Je me doutais bien, en devenant maman, que la petite vie qui s'incrustait entre l'Explorateur et moi allait nous mettre face à face avec quelques dilemmes. J'avais entendu parlé du problème de se retrouver en amoureux, du problème des siestes, du coucher, du problème de la nourriture, de la propreté… J'étais finalement assez bien préparée ! Sauf que voilà, personne ne m'a jamais prévenue, personne ne m'en avait même parlé avant et pour une fois aucun blog ou article doctissimo ne traite de cette incompatibilité entre ma fille et moi qui ne fait que de devenir plus intense de jours en jours…
Voilà, ma fille a le désir d'apprendre.
Ce ne doit pas être le seul enfant dans ce cas, si ? Alors je ne comprends pas comment ça se fait que personne ne parle de ce problème !

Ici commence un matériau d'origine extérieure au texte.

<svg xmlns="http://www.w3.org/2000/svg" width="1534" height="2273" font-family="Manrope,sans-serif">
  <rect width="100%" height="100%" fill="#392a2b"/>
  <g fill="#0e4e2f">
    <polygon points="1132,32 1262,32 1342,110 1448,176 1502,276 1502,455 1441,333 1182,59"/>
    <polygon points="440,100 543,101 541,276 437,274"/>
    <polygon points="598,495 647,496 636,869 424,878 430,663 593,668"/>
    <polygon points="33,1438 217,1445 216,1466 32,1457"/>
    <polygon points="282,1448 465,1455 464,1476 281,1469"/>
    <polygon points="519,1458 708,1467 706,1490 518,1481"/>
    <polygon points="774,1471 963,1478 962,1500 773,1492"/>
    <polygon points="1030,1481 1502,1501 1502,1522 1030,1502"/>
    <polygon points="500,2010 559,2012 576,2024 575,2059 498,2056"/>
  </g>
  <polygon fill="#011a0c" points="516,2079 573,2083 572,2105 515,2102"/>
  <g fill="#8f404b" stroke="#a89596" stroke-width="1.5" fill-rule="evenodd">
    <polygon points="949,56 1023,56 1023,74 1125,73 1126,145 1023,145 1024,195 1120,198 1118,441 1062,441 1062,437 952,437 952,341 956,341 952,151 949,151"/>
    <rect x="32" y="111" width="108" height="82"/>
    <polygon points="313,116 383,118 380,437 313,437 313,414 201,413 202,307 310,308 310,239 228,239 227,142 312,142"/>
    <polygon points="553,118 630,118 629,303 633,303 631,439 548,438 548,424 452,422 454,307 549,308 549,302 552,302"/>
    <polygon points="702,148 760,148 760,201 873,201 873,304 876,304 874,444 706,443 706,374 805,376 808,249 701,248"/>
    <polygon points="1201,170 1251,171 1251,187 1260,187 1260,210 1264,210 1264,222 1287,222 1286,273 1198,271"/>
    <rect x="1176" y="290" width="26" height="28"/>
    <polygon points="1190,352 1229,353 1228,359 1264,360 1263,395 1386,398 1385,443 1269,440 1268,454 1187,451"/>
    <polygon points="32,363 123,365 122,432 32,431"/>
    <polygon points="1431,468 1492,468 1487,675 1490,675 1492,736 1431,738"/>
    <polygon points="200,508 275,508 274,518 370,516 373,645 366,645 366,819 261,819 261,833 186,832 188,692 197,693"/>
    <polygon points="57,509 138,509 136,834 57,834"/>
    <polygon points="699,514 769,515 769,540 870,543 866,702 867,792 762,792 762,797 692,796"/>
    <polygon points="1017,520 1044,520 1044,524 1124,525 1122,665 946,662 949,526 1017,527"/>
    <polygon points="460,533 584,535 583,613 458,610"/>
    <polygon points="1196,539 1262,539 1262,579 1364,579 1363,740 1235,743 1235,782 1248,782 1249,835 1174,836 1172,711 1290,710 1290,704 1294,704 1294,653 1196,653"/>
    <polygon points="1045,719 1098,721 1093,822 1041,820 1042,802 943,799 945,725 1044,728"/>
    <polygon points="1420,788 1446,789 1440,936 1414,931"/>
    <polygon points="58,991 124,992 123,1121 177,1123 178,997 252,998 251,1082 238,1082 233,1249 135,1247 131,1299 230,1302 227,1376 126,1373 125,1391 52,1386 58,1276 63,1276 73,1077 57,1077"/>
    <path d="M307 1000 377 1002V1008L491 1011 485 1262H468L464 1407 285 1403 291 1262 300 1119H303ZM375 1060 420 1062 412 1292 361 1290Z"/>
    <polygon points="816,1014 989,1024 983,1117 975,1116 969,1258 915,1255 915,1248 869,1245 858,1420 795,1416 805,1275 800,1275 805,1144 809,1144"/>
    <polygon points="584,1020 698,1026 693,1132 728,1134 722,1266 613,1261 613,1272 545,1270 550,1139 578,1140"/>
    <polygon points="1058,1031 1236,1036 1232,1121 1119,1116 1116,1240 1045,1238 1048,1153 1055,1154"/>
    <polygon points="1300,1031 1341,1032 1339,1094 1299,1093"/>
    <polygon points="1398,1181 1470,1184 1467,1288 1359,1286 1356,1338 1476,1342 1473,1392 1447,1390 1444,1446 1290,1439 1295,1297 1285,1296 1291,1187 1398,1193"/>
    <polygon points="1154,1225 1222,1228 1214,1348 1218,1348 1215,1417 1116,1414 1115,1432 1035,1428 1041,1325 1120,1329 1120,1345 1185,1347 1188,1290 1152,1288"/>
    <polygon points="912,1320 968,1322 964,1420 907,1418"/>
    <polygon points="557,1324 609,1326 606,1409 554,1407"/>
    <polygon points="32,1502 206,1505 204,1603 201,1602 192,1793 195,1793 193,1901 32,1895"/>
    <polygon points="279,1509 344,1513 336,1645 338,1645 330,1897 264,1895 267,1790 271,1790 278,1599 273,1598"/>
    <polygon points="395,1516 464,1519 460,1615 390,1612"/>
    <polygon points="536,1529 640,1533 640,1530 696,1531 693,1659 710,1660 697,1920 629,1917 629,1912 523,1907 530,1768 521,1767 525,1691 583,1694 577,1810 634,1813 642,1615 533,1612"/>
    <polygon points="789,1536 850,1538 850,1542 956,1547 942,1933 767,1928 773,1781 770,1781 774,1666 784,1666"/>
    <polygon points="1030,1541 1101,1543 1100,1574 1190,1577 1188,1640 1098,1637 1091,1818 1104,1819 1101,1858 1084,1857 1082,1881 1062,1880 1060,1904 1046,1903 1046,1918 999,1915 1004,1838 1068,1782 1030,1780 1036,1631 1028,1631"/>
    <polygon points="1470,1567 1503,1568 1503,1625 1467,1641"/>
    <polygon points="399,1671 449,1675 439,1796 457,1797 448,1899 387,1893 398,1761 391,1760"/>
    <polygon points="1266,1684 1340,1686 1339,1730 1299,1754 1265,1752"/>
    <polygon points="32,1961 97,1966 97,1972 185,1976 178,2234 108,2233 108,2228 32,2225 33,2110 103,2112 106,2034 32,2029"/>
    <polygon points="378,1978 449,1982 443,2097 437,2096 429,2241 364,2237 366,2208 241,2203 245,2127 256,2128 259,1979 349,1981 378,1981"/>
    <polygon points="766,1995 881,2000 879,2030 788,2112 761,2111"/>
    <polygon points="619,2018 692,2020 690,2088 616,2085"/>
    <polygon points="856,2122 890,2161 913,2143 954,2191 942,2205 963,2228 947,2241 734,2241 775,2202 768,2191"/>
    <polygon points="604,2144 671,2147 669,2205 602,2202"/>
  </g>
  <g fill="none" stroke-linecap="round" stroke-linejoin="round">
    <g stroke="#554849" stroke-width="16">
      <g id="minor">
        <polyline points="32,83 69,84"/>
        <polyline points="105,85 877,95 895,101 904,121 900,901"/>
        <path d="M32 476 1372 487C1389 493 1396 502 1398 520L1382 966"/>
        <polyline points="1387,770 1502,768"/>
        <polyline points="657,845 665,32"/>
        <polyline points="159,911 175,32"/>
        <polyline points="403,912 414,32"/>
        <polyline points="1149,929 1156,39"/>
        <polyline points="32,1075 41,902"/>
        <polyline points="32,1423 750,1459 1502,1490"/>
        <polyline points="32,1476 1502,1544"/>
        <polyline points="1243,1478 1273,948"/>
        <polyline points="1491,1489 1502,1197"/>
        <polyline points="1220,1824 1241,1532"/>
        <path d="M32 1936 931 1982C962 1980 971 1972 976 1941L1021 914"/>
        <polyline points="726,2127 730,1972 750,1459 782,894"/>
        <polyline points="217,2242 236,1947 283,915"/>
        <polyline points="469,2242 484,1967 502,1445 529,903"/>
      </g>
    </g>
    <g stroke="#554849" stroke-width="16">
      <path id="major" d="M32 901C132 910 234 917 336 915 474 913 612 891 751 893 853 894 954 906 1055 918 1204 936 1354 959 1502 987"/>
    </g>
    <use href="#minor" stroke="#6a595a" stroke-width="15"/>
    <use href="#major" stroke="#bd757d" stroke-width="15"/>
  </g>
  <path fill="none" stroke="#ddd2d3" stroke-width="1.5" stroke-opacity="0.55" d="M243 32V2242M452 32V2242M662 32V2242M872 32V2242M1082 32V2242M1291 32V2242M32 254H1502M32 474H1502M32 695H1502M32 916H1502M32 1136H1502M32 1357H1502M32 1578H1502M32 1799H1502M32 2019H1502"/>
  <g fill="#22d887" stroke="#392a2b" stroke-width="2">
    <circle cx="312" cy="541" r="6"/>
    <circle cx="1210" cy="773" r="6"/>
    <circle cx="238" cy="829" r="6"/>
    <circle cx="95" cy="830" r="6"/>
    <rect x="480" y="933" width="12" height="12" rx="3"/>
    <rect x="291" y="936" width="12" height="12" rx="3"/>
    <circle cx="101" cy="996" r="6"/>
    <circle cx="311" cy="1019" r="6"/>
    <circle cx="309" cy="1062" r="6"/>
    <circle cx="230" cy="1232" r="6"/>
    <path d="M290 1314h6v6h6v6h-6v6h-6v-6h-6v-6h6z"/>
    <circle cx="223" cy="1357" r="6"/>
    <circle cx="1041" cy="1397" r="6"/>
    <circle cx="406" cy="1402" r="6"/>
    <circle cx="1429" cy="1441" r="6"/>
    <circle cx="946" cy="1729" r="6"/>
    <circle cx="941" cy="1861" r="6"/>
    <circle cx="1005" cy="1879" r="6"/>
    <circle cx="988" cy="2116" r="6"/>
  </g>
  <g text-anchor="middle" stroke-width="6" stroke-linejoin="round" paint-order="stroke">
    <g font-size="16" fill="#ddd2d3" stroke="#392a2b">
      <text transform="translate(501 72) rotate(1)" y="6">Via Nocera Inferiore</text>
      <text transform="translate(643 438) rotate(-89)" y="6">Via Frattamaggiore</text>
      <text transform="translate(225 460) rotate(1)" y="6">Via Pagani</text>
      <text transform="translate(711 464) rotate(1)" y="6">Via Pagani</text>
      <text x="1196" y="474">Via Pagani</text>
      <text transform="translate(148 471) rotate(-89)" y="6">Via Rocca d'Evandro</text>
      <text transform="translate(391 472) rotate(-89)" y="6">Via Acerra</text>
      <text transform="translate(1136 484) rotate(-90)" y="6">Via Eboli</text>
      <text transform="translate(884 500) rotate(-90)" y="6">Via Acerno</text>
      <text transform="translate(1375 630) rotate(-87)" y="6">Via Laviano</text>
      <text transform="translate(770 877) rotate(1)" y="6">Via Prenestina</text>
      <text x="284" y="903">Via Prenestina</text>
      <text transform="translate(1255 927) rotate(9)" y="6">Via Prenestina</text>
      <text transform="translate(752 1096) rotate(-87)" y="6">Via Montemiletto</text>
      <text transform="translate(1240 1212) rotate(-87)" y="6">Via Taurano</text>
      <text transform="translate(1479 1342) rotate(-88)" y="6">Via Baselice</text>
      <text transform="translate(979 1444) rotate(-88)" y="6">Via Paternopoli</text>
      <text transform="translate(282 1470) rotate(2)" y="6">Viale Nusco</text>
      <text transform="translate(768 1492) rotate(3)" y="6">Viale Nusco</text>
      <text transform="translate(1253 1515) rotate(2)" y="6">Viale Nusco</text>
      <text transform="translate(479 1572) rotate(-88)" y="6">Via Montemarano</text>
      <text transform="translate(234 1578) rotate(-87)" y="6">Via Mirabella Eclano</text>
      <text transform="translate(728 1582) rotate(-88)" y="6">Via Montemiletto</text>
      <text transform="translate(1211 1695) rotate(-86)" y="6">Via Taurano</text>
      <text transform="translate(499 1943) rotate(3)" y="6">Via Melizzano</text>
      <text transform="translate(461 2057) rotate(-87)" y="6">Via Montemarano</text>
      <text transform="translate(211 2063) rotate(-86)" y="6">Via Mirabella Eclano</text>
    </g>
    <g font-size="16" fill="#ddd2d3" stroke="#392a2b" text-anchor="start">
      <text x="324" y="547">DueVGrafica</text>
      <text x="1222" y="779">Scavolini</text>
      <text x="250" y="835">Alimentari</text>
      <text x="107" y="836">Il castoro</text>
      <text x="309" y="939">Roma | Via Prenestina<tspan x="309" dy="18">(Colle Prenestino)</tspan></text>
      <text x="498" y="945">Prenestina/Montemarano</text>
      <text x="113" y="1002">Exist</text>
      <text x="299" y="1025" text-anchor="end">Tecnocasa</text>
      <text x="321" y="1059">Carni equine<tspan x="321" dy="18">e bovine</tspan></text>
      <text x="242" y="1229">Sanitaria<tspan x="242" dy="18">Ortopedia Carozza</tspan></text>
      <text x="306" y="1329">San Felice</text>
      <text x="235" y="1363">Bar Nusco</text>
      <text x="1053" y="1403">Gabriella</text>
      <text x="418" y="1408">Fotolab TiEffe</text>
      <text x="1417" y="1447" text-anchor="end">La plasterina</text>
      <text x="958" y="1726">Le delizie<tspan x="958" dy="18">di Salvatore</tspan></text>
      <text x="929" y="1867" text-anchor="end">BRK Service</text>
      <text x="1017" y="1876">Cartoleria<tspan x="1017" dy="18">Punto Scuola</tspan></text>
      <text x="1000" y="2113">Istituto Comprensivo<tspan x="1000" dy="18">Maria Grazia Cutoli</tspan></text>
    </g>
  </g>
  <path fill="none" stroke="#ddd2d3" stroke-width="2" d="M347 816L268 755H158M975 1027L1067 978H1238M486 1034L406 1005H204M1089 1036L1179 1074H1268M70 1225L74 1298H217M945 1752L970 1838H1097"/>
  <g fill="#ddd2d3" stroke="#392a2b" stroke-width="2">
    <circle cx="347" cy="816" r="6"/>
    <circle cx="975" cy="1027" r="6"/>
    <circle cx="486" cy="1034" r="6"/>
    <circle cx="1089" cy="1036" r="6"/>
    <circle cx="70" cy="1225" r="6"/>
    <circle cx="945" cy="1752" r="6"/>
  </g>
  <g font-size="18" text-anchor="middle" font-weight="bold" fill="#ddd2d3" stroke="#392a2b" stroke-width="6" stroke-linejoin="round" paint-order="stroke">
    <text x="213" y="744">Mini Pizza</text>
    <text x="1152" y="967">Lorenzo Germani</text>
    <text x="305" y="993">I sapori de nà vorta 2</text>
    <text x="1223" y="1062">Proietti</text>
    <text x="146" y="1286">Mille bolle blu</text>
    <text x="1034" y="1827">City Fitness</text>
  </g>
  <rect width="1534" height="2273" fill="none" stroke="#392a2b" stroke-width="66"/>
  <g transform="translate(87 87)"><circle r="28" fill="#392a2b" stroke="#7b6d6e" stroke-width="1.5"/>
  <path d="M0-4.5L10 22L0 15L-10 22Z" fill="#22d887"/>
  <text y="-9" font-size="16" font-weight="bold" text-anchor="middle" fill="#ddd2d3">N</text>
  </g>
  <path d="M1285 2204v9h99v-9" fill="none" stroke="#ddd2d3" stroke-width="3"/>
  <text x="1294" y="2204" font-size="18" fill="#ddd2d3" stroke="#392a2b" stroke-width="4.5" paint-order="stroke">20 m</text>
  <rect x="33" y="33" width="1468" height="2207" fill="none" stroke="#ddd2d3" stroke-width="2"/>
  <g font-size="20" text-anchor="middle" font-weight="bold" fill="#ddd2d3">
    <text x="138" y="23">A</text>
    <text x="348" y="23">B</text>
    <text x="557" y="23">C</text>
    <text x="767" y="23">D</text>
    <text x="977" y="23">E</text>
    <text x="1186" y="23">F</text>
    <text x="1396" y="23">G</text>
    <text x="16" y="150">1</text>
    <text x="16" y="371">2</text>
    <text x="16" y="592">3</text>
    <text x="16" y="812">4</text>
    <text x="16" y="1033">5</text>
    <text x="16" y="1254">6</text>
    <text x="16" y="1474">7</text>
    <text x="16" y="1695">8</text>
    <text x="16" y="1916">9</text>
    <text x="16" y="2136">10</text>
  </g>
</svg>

Le désir d'apprendre chez un jeune enfant (ma fille a moins de deux ans, mais peut-être que ça continue plus longtemps encore) se traduit par une curiosité exacerbée pour tout ce qui se voit, se goute, se sent, se touche ou s'escalade. Notre petite loutre a également énormément d'intérêt pour ce qui s'écoute et se danse. Son regard est incroyable. Ses grands yeux bleus, ronds, pétillants, souriants, heureux d'explorer, et son sourire radieux qui dit mieux que personne : "Regarde maman, le monde est splendide et il y a tant de choses à faire !", je la regarde du coin de l'oeil et mon coeur se ravit à chaque seconde. J'entends parfois sa petite voix de farfadette décrire ce qu'elle expérimente. Les sons sont toujours de plus en plus clairs et diversifiés, je crois reconnaitre des mots de français. Elle fait aussi pleins de gestes, comme pour m'imiter lorsque que je signe à son papa à travers une vitre.
La vie est merveilleuse. C'est si facile d'être maman dans ses moments là ! Je lui montre quelque chose. Un petit truc, un verre, deux bassines, de l'eau, le transfert, et la voilà qui, le sourire jusqu'aux oreilles, s'applique avec une intensité incroyable pour des petites missions saugrenues et incompréhensibles.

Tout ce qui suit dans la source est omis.